Top Democrat Nancy Pelosi is so unconvinced by President Donald Trump's reasons for killing Iranian general Qassem Soleimani that she announced on Wednesday the House of Representatives will vote on a War Powers resolution aimed at limiting the president's power to strike Iran.

After a briefing by the Trump administration on its rationale for killing Soleimani, House Speaker Pelosi said that her "concerns were not addressed" as to what the strategy was to keep Americans safe in the aftermath of recent escalations.

"The Administration must work with the Congress to advance an immediate, effective de-escalatory strategy that prevents further violence," Pelosi said in a statement on Wednesday. "America and the world cannot afford war."

The bill will be moved to the floor of the House on Thursday, Pelosi said.

The Trump administration has tried to satisfy questions about the strategy behind the killing by arguing that Soleimani was in Iraq to plan attacks against Americans in the region and that the strike was an urgent measure to save lives.

On Wednesday, intelligence officials from the administration gave a briefing to Congress behind closed doors stressing that point. Still, many Democrats emerged from the hearing even more sceptical about the White House's argument that a threat was looming.

"We're told it was an imminent threat. I'm not sure I'm convinced about that," said Democratic Congressman Eliot Engel, who chairs the House Foreign Affairs Committee.

## Material supplied
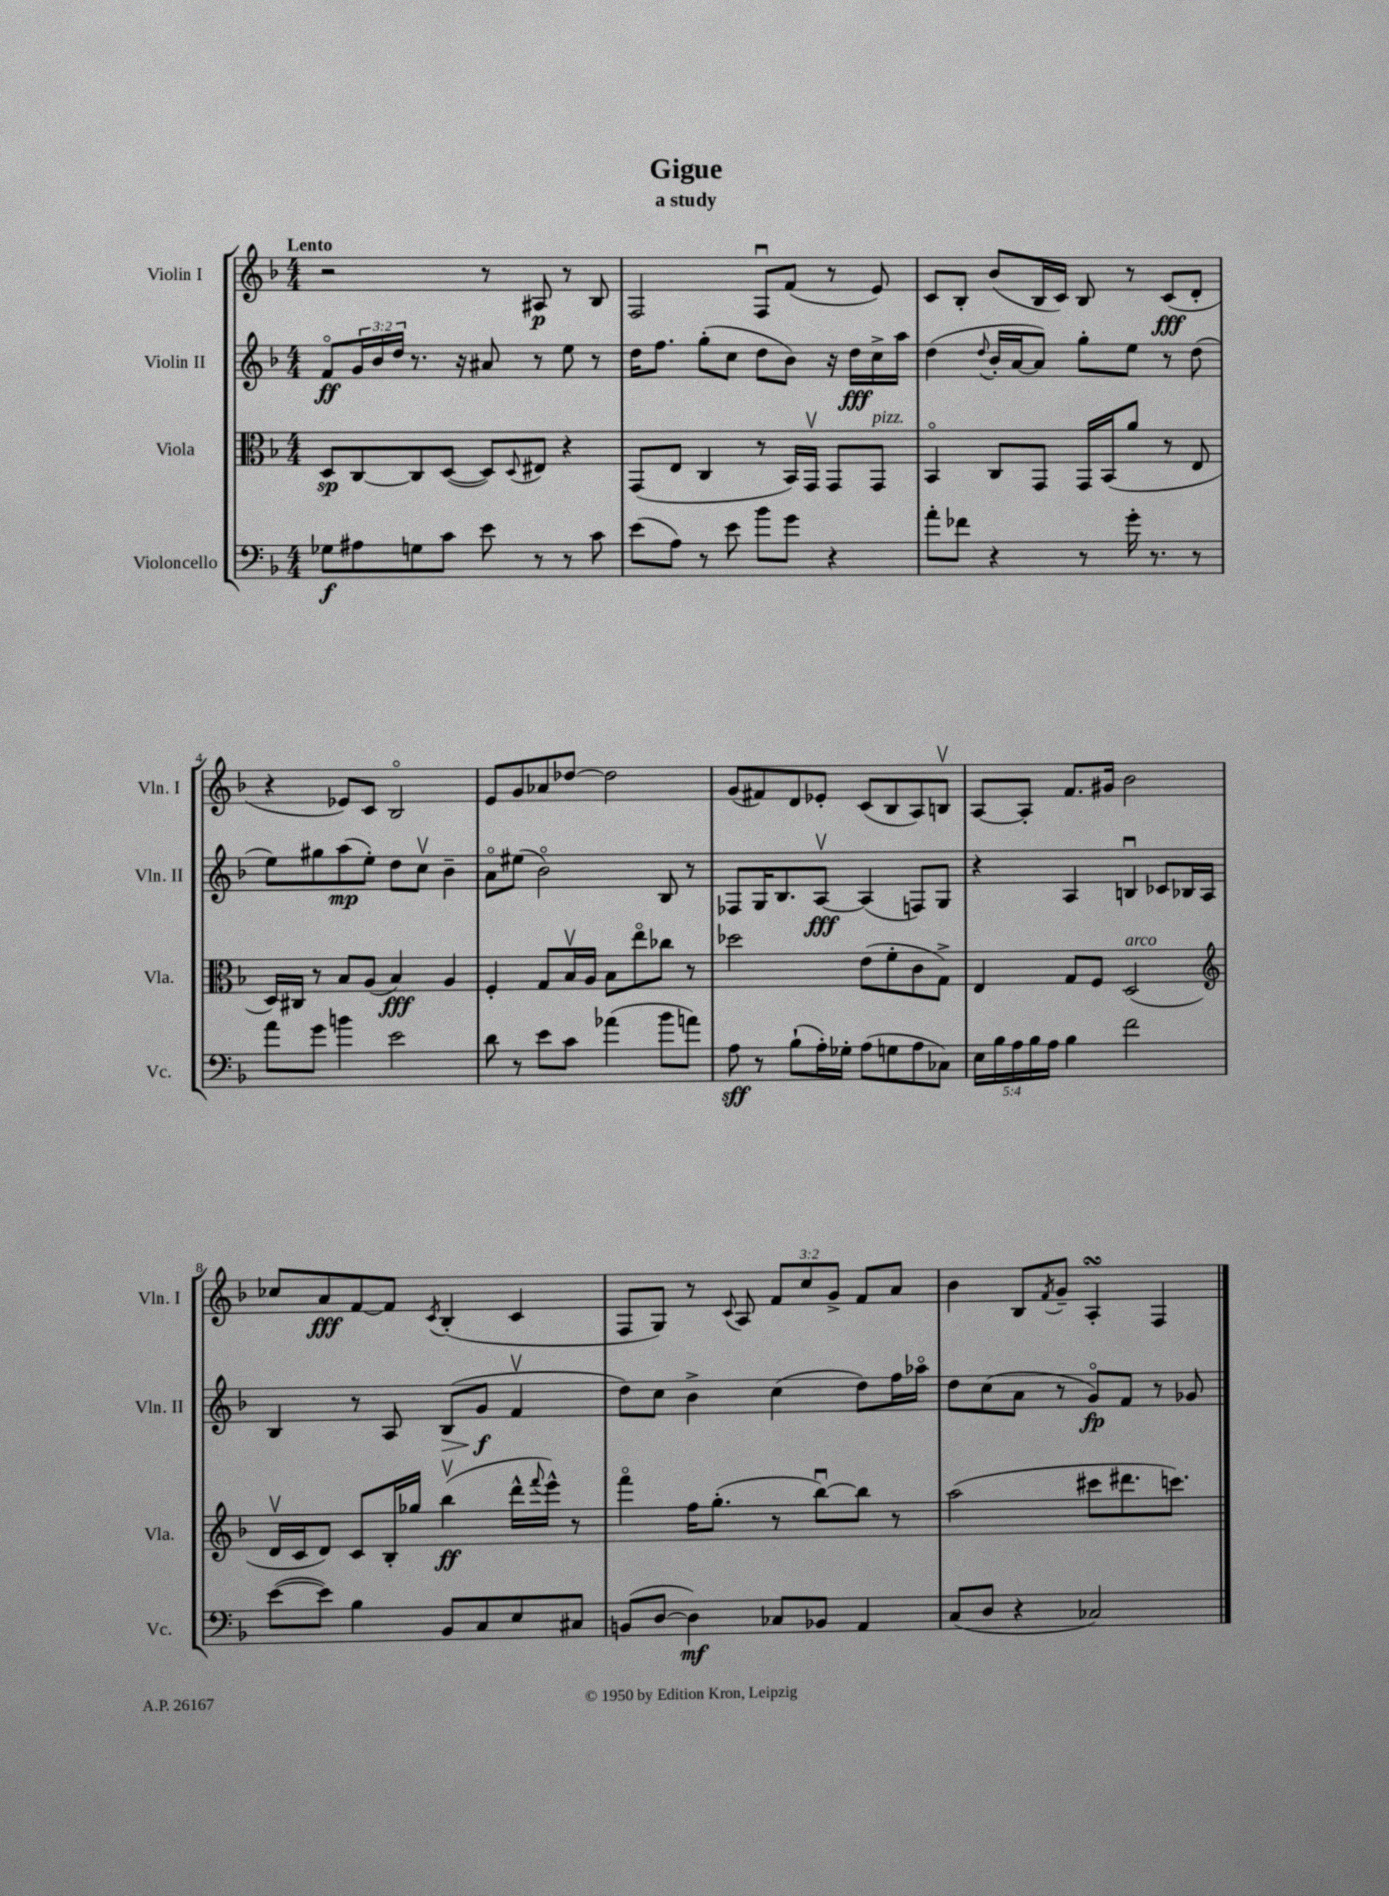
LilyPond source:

\header { title = "Gigue" subtitle = "a study" }
<<
\new StaffGroup <<
\new Staff = "s0" \with { instrumentName = "Violin I" shortInstrumentName = "Vln. I" } {
    \clef treble \key f \major \numericTimeSignature \time 4/4 \override Staff.TupletNumber.text = #tuplet-number::calc-fraction-text \tempo "Lento"
    r2 r8 ais8\p r8 bes8 |
    f2 f8\downbow f'8( r8 e'8) |
    c'8 bes8-. bes'8( bes16 c'16) bes8 r8 c'8\fff( d'8-. |
    r4 ees'8) c'8 bes2\flageolet |
    e'8 g'8 aes'8 des''8~ des''2 |
    g'8( fis'8) d'8 ees'8-. c'8( bes8 a8) b8\upbow |
    a8~ a8-. f'8. gis'16 bes'2 |
    ces''8 a'8\fff f'8~ f'8 \acciaccatura { c'8 } bes4-.( c'4 |
    f8 g8) r8 \appoggiatura { c'8 } a8 \tuplet 3/2 { f'8 c''8 g'8-> } f'8 a'8 |
    bes'4 bes8 \acciaccatura { f'8 } g'8-- a4-.\turn f4 \bar "|." |
}
\new Staff = "s1" \with { instrumentName = "Violin II" shortInstrumentName = "Vln. II" } {
    \clef treble \key f \major \numericTimeSignature \time 4/4 \override Staff.TupletNumber.text = #tuplet-number::calc-fraction-text
    f'8\flageolet\ff \tuplet 3/2 { g'16 bes'16 d''16 } r8. r16 ais'8 r8 e''8 r8 |
    d''16 f''8. g''8-.( c''8 d''8 bes'8) r16 d''16\fff c''16-> a''16 |
    d''4( \appoggiatura { d''8 } bes'16-. a'16~ a'8) g''8-. e''8 r8 d''8( |
    e''8) gis''8 a''8\mp( e''8-.) d''8 c''8\upbow bes'4-- |
    a'8\flageolet eis''8( bes'2\flageolet) bes8 r8 |
    fes8 g16 bes8. a8~\upbow\fff a4( f8) g8 |
    r4 a4 b4\downbow ces'8 bes16 a16 |
    bes4 r8 a8 bes8\>( g'8\f\! f'4\upbow |
    d''8) c''8 bes'4-> c''4( d''8) f''16 aes''16\flageolet |
    d''8 c''8( a'8 r8 g'8\flageolet\fp) f'8 r8 ges'8 \bar "|." |
}
\new Staff = "s2" \with { instrumentName = "Viola" shortInstrumentName = "Vla." } {
    \clef alto \key f \major \numericTimeSignature \time 4/4
    d8\sp c8~ c8 d8~( d8) \appoggiatura { d8 } eis8 r4 |
    g,8( e8 c4 r8 bes,16) g,16\upbow g,8 g,8^\markup { \italic "pizz." } |
    bes,4\flageolet c8 g,8 g,16 bes,16( a'8 r8 e8 |
    d16) cis16 r8 bes8 a8( bes4\fff) a4 |
    f4-. g8 bes16\upbow a16 bes8 e''8\flageolet ces''8 r8 |
    des''2 e'8( f'8-. c'8 g8->) |
    e4 g8 f8 d2^\markup { \italic "arco" }( |
    \clef treble d'16\upbow c'16 d'8) c'8 bes16-. ges''16 bes''4\upbow\ff( d'''16-^ \appoggiatura { f'''8 } e'''16-^) r8 |
    f'''4\flageolet f''16 g''8.-.( r8 bes''8~\downbow) bes''8 r8 |
    a''2( cis'''8 dis'''8. c'''8.) \bar "|." |
}
\new Staff = "s3" \with { instrumentName = "Violoncello" shortInstrumentName = "Vc." } {
    \clef bass \key f \major \numericTimeSignature \time 4/4 \override Staff.TupletNumber.text = #tuplet-number::calc-fraction-text
    ges8\f ais8 g8 c'8 e'8 r8 r8 c'8 |
    e'8( a8) r8 e'8 bes'8 g'8 r4 |
    a'8-. fes'8 r4 r8 g'16-. r8. r8 |
    a'8 g'8 b'4 e'2 |
    d'8 r8 e'8 c'8 aes'4( bes'8 a'8) |
    a8\sff r8 bes8-!( a16-.) ges16-. a8( g8 a8 ces8) |
    \tuplet 5/4 { e16 bes16 a16 bes16 a16 } bes4 f'2 |
    e'8~( e'8) bes4 bes,8 c8 e8 cis8 |
    b,8( d8~ d4\mf) ces8 bes,8 a,4 |
    c8( d8 r4 ces2) \bar "|." |
}
>>
>>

## Request
List every person named in the news excerpt. The lines after the news excerpt have no connection to it.

## Final result
Nancy Pelosi, Donald Trump, Qassem Soleimani, Eliot Engel